11:36pm And I Am Defending Myself At The Grocery Store Checkout Counter
“Hi, how ya doin? I’m fine, thanks.
Yep, found everything I was looking for just fine.
Yes, I do have a rewards card. Here you go [hands card to cashier].
Working the late shift, huh? Bummer. Maybe you’ll get lucky and get home befor—
Why are you looking at me like that? My eyes? What about them? Oh. They’re probably bloodshot because I’ve been wearing these contact lenses since 8am, so my eyes are really dry…you’re still looking at me like that. Oh! You think I’m high! No no no, I’m not high. Never have been, actually.

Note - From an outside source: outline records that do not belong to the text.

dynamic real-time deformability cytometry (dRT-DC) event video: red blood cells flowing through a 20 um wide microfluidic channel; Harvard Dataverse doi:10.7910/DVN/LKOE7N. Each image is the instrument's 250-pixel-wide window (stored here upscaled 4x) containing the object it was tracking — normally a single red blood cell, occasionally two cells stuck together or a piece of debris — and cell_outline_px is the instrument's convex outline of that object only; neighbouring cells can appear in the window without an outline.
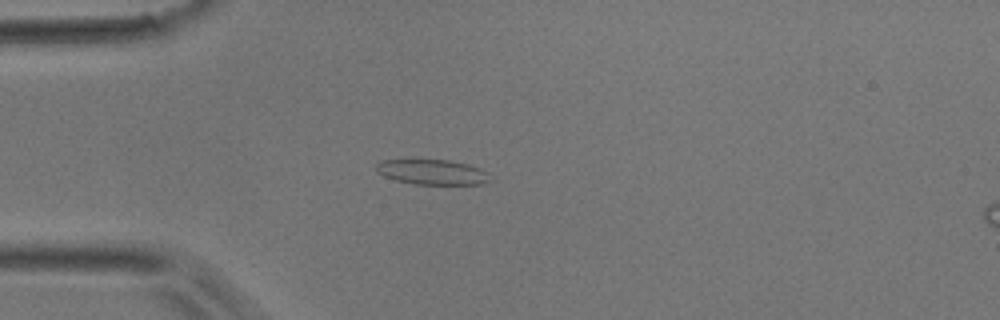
{"species": "common noctule bat (a hibernating species)", "species_latin": "Nyctalus noctula", "temperature_condition": "room temperature", "stored_images_in_passage": 46, "camera_frame_rate_fps": 3000, "um_per_image_px": 0.085, "animal": {"sex": "male", "body_mass_g": 17.9}, "frame": {"image": 1, "passage_image": 9, "time_ms": 2.667, "image_size_px": [1000, 320], "cell_outline_px": [[492, 180], [484, 184], [416, 184], [396, 180], [384, 176], [376, 172], [376, 164], [380, 160], [448, 160], [468, 164], [480, 168], [488, 172]], "centroid_in_image_um": [36.77, 14.63], "position_along_channel_um": 48.2, "area_um2": 16.7}}
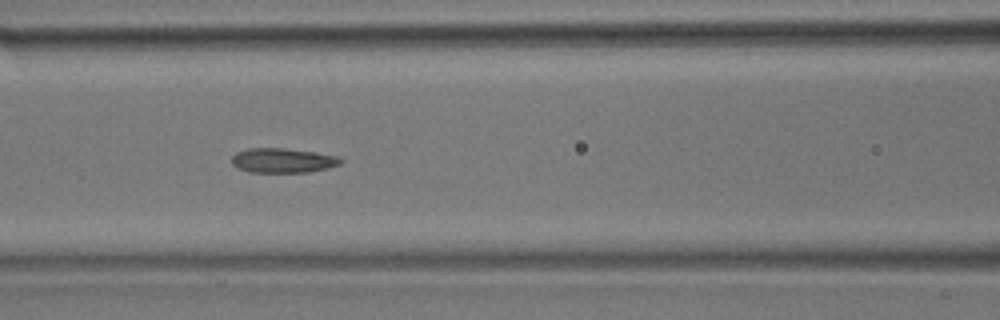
{"frame": {"image": 2, "passage_image": 17, "time_ms": 5.333, "image_size_px": [1000, 320], "cell_outline_px": [[344, 160], [340, 164], [328, 168], [308, 172], [248, 172], [236, 168], [232, 164], [232, 156], [236, 152], [248, 148], [284, 148], [316, 152], [340, 156]], "centroid_in_image_um": [24.05, 13.63], "position_along_channel_um": 142.6, "area_um2": 15.84}}
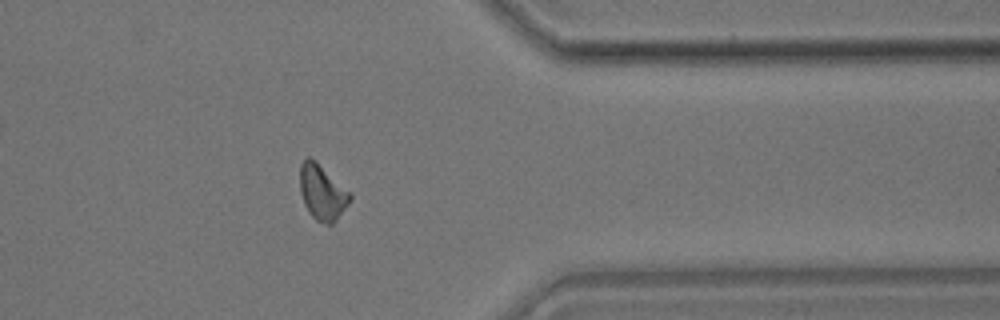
{"frame": {"image": 3, "passage_image": 36, "time_ms": 11.667, "image_size_px": [1000, 320], "cell_outline_px": [[352, 196], [348, 204], [336, 220], [332, 224], [324, 224], [316, 220], [308, 212], [304, 204], [300, 192], [300, 164], [308, 156], [316, 160], [352, 192]], "centroid_in_image_um": [27.4, 16.33], "position_along_channel_um": 384.0, "area_um2": 16.42}}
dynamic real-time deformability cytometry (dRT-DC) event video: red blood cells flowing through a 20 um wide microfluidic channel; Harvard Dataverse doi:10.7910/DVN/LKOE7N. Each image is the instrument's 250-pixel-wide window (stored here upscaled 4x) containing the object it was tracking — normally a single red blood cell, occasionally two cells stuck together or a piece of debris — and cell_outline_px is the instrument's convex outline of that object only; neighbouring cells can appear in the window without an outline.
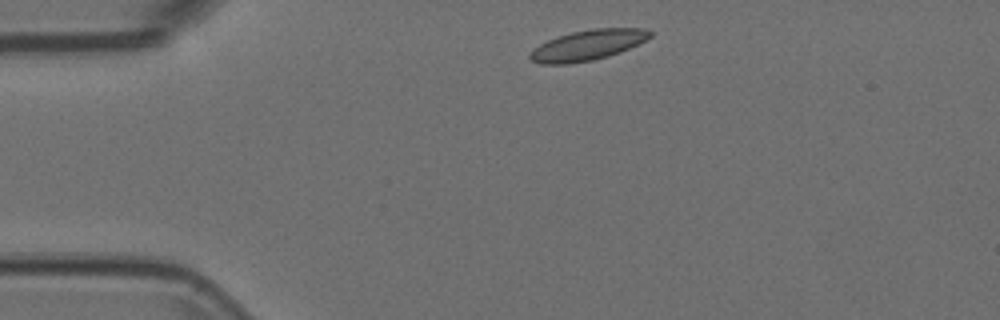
{"species": "Egyptian fruit bat (a non-hibernating species)", "species_latin": "Rousettus aegyptiacus", "temperature_condition": "room temperature", "stored_images_in_passage": 37, "camera_frame_rate_fps": 3000, "um_per_image_px": 0.085, "animal": {"sex": "female"}, "frame": {"image": 1, "passage_image": 1, "time_ms": 0.0, "image_size_px": [1000, 320], "cell_outline_px": [[652, 36], [620, 52], [608, 56], [592, 60], [568, 64], [540, 64], [528, 60], [528, 52], [532, 48], [548, 40], [572, 32], [592, 28], [644, 28], [652, 32]], "centroid_in_image_um": [49.88, 3.84], "position_along_channel_um": 35.1, "area_um2": 21.27}}
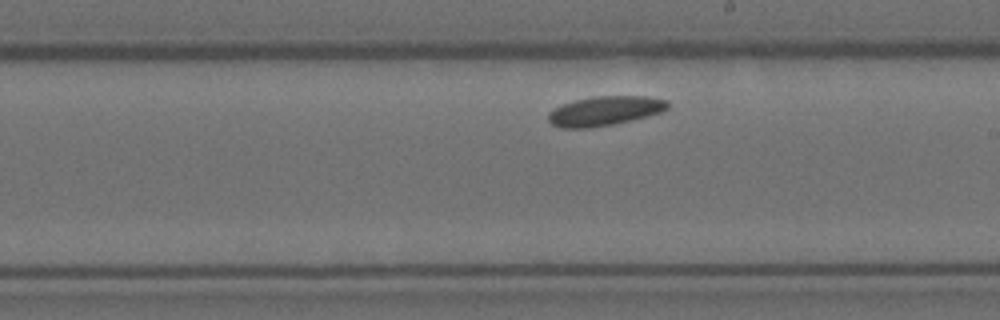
{"frame": {"image": 2, "passage_image": 22, "time_ms": 7.0, "image_size_px": [1000, 320], "cell_outline_px": [[672, 104], [668, 108], [660, 112], [648, 116], [632, 120], [612, 124], [588, 128], [560, 128], [552, 124], [548, 120], [548, 112], [552, 108], [576, 100], [596, 96], [648, 96], [668, 100]], "centroid_in_image_um": [51.43, 9.42], "position_along_channel_um": 237.6, "area_um2": 20.58}}
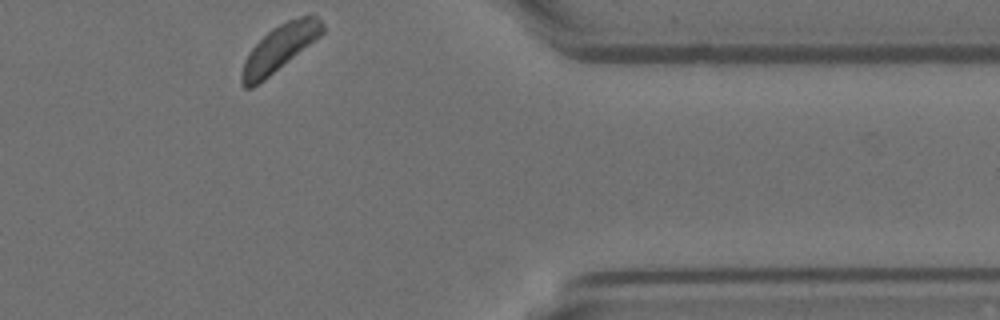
{"frame": {"image": 3, "passage_image": 37, "time_ms": 12.0, "image_size_px": [1000, 320], "cell_outline_px": [[324, 32], [320, 36], [264, 80], [252, 88], [244, 88], [240, 84], [240, 76], [244, 60], [248, 52], [272, 28], [288, 20], [312, 12], [324, 24]], "centroid_in_image_um": [23.75, 4.08], "position_along_channel_um": 387.7, "area_um2": 21.68}}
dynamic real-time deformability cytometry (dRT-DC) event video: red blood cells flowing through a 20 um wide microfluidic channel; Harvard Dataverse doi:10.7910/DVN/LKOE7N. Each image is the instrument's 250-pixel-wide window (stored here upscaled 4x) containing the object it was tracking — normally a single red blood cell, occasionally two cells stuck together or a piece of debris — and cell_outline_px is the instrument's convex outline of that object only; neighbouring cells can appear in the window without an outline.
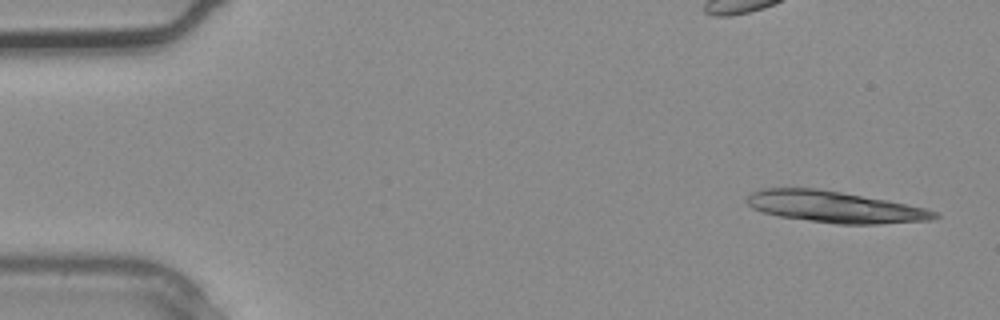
{"species": "common noctule bat (a hibernating species)", "species_latin": "Nyctalus noctula", "temperature_condition": "warm", "stored_images_in_passage": 4, "segment_of_instrument_passage": [1, 2], "camera_frame_rate_fps": 3000, "um_per_image_px": 0.085, "animal": {"sex": "male", "body_mass_g": 20.4}, "frame": {"image": 1, "passage_image": 1, "time_ms": 0.0, "image_size_px": [1000, 320], "cell_outline_px": [[940, 216], [932, 220], [880, 224], [836, 224], [780, 216], [764, 212], [752, 208], [744, 200], [752, 192], [760, 188], [816, 188], [888, 200], [928, 208], [940, 212]], "centroid_in_image_um": [71.01, 17.59], "position_along_channel_um": 14.0, "area_um2": 34.51}}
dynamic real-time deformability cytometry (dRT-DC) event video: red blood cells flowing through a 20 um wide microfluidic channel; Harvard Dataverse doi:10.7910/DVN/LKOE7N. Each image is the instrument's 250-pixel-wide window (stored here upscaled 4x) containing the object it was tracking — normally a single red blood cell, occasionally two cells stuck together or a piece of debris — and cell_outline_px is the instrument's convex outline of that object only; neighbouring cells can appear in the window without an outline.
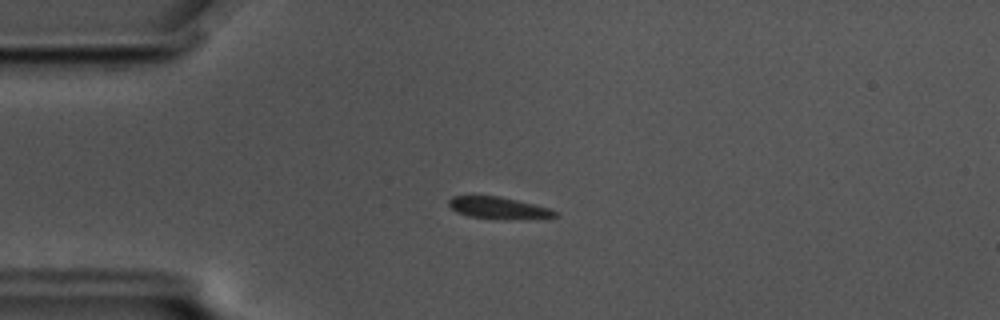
{"species": "common noctule bat (a hibernating species)", "species_latin": "Nyctalus noctula", "temperature_condition": "cold", "stored_images_in_passage": 48, "camera_frame_rate_fps": 3000, "um_per_image_px": 0.085, "animal": {"sex": "male", "body_mass_g": 17.5, "forearm_length_mm": 52.3}, "frame": {"image": 1, "passage_image": 4, "time_ms": 1.0, "image_size_px": [1000, 320], "cell_outline_px": [[560, 216], [468, 216], [456, 212], [448, 204], [448, 200], [452, 196], [500, 196], [536, 204], [560, 212]], "centroid_in_image_um": [42.29, 17.59], "position_along_channel_um": 42.7, "area_um2": 12.37}}
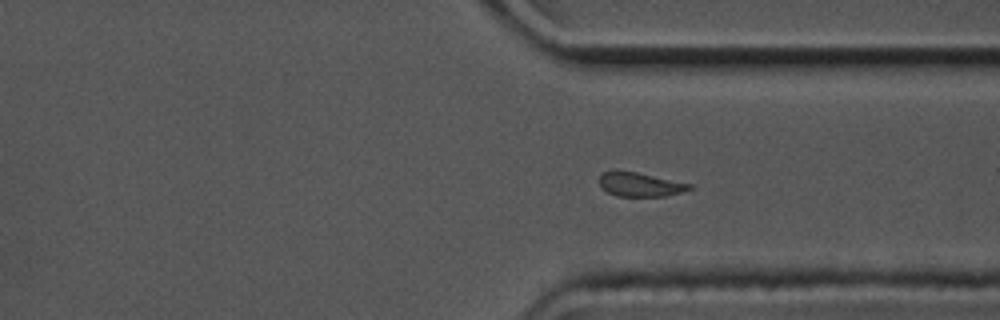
{"frame": {"image": 2, "passage_image": 33, "time_ms": 10.667, "image_size_px": [1000, 320], "cell_outline_px": [[692, 188], [684, 192], [664, 196], [616, 196], [600, 188], [600, 176], [604, 172], [612, 168], [616, 168], [636, 172], [692, 184]], "centroid_in_image_um": [54.36, 15.66], "position_along_channel_um": 357.0, "area_um2": 12.89}}
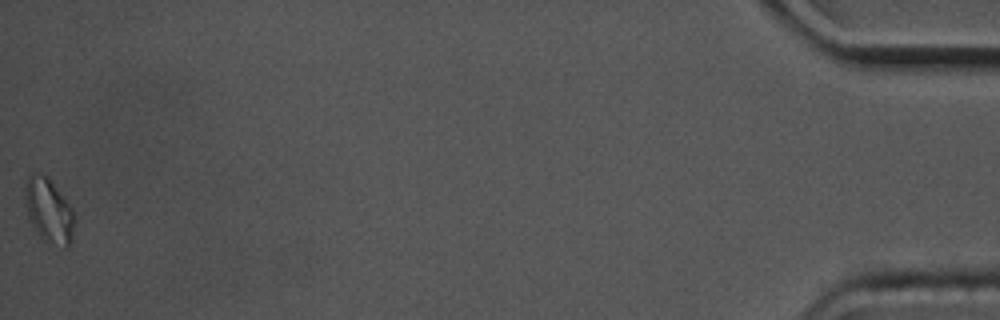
{"frame": {"image": 3, "passage_image": 48, "time_ms": 15.667, "image_size_px": [1000, 320], "cell_outline_px": [[76, 220], [72, 240], [68, 248], [64, 248], [44, 240], [32, 228], [28, 220], [24, 200], [24, 184], [28, 176], [32, 172], [36, 172], [48, 176], [72, 208], [76, 216]], "centroid_in_image_um": [4.14, 17.9], "position_along_channel_um": 431.1, "area_um2": 19.25}, "authors_computed_cell_mechanics": {"area_um2": 14.1321, "velocity_mm_per_s": 3.4653, "shape_relaxation_time_tau1_ms": 2.661, "shape_relaxation_time_tau2_ms": null, "deformation_change_tau1": 0.1029, "deformation_change_tau2": null}}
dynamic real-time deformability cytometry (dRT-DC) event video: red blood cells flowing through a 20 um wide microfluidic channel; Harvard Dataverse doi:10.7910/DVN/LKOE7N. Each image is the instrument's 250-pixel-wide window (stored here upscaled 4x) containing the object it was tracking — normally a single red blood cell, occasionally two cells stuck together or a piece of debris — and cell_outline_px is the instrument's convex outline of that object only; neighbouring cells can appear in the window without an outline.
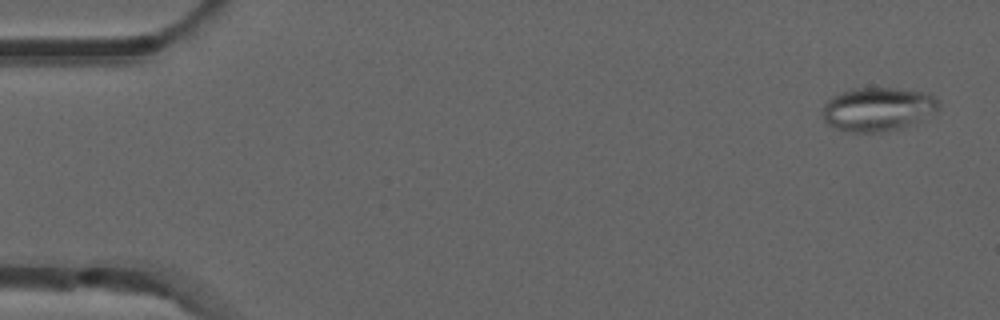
{"species": "common noctule bat (a hibernating species)", "species_latin": "Nyctalus noctula", "temperature_condition": "room temperature", "stored_images_in_passage": 52, "segment_of_instrument_passage": [1, 2], "camera_frame_rate_fps": 3000, "um_per_image_px": 0.085, "animal": {"sex": "male", "forearm_length_mm": 52.5}, "frame": {"image": 1, "passage_image": 2, "time_ms": 0.333, "image_size_px": [1000, 320], "cell_outline_px": [[940, 108], [936, 112], [900, 128], [876, 132], [848, 132], [836, 128], [828, 124], [824, 120], [820, 112], [824, 104], [832, 96], [856, 88], [892, 88], [928, 92], [936, 96], [940, 100]], "centroid_in_image_um": [74.62, 9.27], "position_along_channel_um": 10.4, "area_um2": 29.65}}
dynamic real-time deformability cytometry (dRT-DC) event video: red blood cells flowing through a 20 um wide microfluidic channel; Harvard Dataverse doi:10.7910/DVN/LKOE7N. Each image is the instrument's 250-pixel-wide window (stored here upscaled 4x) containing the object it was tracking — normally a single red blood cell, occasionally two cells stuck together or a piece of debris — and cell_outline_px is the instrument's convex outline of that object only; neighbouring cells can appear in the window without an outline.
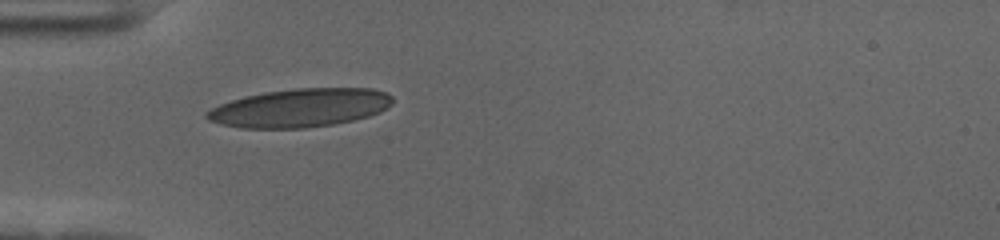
{"species": "human", "species_latin": "Homo sapiens", "temperature_condition": "cold", "stored_images_in_passage": 5, "camera_frame_rate_fps": 3000, "um_per_image_px": 0.085, "donor": {"sex": "female"}, "frame": {"image": 1, "passage_image": 1, "time_ms": 0.0, "image_size_px": [1000, 240], "cell_outline_px": [[392, 104], [388, 108], [380, 112], [368, 116], [352, 120], [332, 124], [304, 128], [240, 128], [220, 124], [208, 120], [204, 116], [204, 112], [220, 104], [244, 96], [264, 92], [296, 88], [372, 88], [384, 92], [392, 96]], "centroid_in_image_um": [25.48, 9.17], "position_along_channel_um": 59.5, "area_um2": 41.67}}
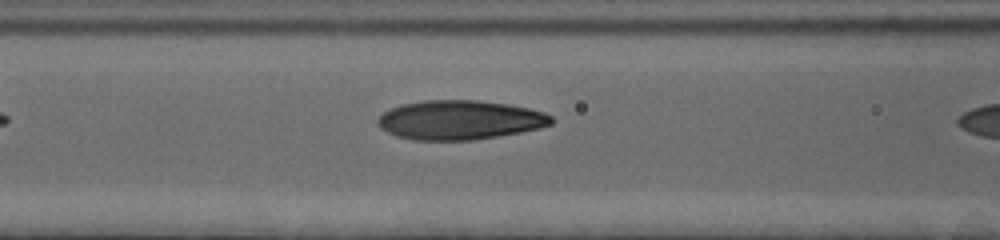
{"frame": {"image": 2, "passage_image": 3, "time_ms": 0.667, "image_size_px": [1000, 240], "cell_outline_px": [[556, 120], [552, 124], [540, 128], [520, 132], [472, 140], [416, 140], [396, 136], [380, 128], [376, 124], [376, 120], [384, 112], [392, 108], [404, 104], [424, 100], [476, 100], [508, 104], [528, 108], [544, 112], [552, 116]], "centroid_in_image_um": [39.1, 10.2], "position_along_channel_um": 127.5, "area_um2": 39.71}}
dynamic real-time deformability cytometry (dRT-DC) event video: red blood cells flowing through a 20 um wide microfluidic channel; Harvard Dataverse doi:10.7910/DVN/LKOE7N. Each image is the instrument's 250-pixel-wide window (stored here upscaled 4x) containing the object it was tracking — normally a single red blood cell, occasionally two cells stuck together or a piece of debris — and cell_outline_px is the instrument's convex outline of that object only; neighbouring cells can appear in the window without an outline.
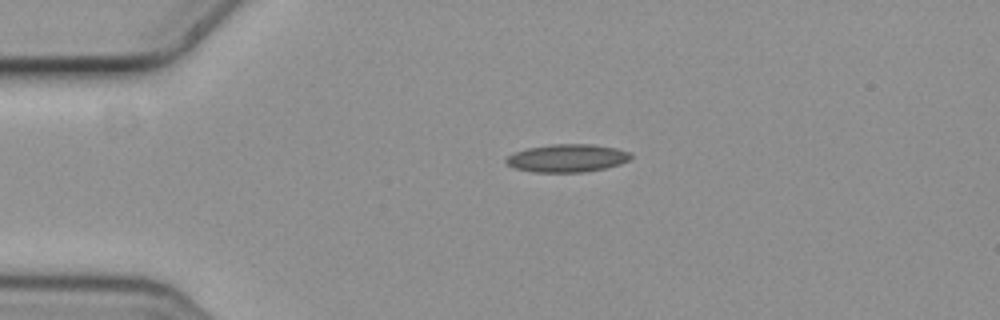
{"species": "common noctule bat (a hibernating species)", "species_latin": "Nyctalus noctula", "temperature_condition": "cold", "stored_images_in_passage": 2, "camera_frame_rate_fps": 3000, "um_per_image_px": 0.085, "animal": {"sex": "female", "body_mass_g": 19.3, "forearm_length_mm": 54.1}, "frame": {"image": 1, "passage_image": 1, "time_ms": 0.0, "image_size_px": [1000, 320], "cell_outline_px": [[632, 156], [628, 160], [620, 164], [604, 168], [584, 172], [532, 172], [512, 168], [504, 160], [512, 152], [528, 148], [552, 144], [592, 144], [616, 148], [628, 152]], "centroid_in_image_um": [48.16, 13.44], "position_along_channel_um": 36.8, "area_um2": 20.29}}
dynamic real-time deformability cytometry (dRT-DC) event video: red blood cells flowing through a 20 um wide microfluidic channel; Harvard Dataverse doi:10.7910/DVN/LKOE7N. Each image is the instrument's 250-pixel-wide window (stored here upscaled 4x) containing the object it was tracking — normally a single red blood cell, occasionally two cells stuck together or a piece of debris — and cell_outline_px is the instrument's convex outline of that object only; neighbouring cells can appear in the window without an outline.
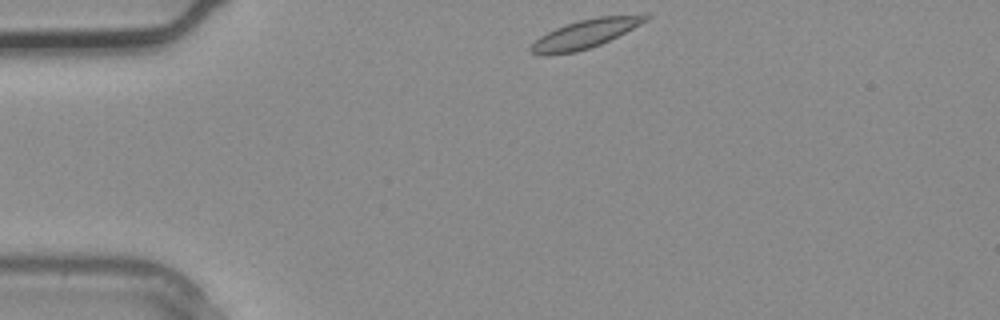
{"species": "common noctule bat (a hibernating species)", "species_latin": "Nyctalus noctula", "temperature_condition": "warm", "stored_images_in_passage": 1, "camera_frame_rate_fps": 3000, "um_per_image_px": 0.085, "animal": {"sex": "male", "body_mass_g": 20.4}, "frame": {"image": 1, "passage_image": 1, "time_ms": 0.0, "image_size_px": [1000, 320], "cell_outline_px": [[652, 16], [648, 20], [600, 44], [576, 52], [548, 56], [540, 56], [532, 52], [528, 48], [540, 36], [556, 28], [580, 20], [600, 16]], "centroid_in_image_um": [49.62, 2.93], "position_along_channel_um": 35.4, "area_um2": 18.55}}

I don’t smoke at all.
You’re still giving me that look. Is it because I was giggling and singing in line? It was Mr. Mister! Their music is patently absurd! Don’t act like you weren’t singing along too. They’re hilarious! Taaaake these broken wiiings! And learn to fly again, learn to live….so…free…
Ok, fine. That’s not helping my case. But seriously, I’m not on drugs.
Why am I at the grocery store at almost midnight on a Sunday? Because I don’t have anything for breakfast tomorrow. Look! Milk. A couple boxes of cereal. A 24 pack of bottled water. What’s so suspicious about that? Nothi—Why am I so paranoid? Paranoid?! I’m not paranoid! I just don’t like that you’re giving me a look like I’m some pothead scavenging for munchies. You’re paranoid!
What’s that? Why am I buying so many what? Oh. Why am I buying 4 packages of Soft Batch cookies? Because they were on sale, maaaaan. No, I wasn’t planning on sharing any.
*sigh* Ok. Whatever. You win. I’m stoned out of my mind. I don’t even know where I am right now. Just give me my damn total already.
Ugh.
It’s a debit card. Thanks. You have a nice night too.
[Mumbling under breath as I walk to the exit]
[As the automatic sliding doors open] I’M NOT HIGH. I JUST LIKE COOKIES. AND I TAKE IT BACK, I HOPE YOU HAVE A TERRIBLE NIGHT. I HATE YOU.”